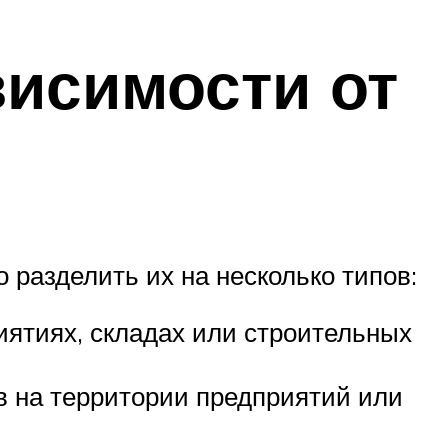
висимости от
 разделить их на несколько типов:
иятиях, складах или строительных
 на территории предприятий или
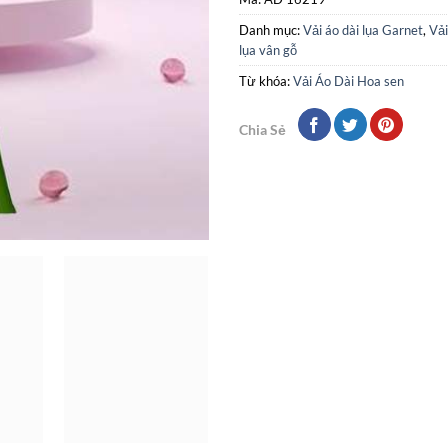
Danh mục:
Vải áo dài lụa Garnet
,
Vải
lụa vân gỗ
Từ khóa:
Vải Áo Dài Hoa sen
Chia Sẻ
-- -- --
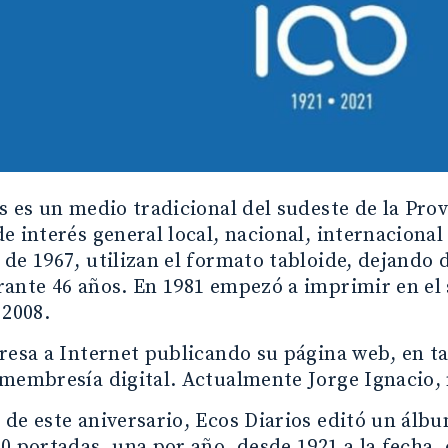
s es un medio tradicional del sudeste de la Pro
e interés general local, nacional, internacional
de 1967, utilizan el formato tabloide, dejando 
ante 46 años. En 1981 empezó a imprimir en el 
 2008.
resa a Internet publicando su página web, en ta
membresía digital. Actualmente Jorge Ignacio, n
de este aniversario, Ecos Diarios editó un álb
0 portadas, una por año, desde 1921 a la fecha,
-- -- --
▶ [What to do]:
Can you update the lines of the records starting at the one containing "висимости от" and ending at the one containing "на территории предприятий или" by replacing "несколько" with "три", keeping everything else the same and returning only those lines?

▶ [Exercise answer]:
висимости от
 разделить их на три типов:
иятиях, складах или строительных
 на территории предприятий или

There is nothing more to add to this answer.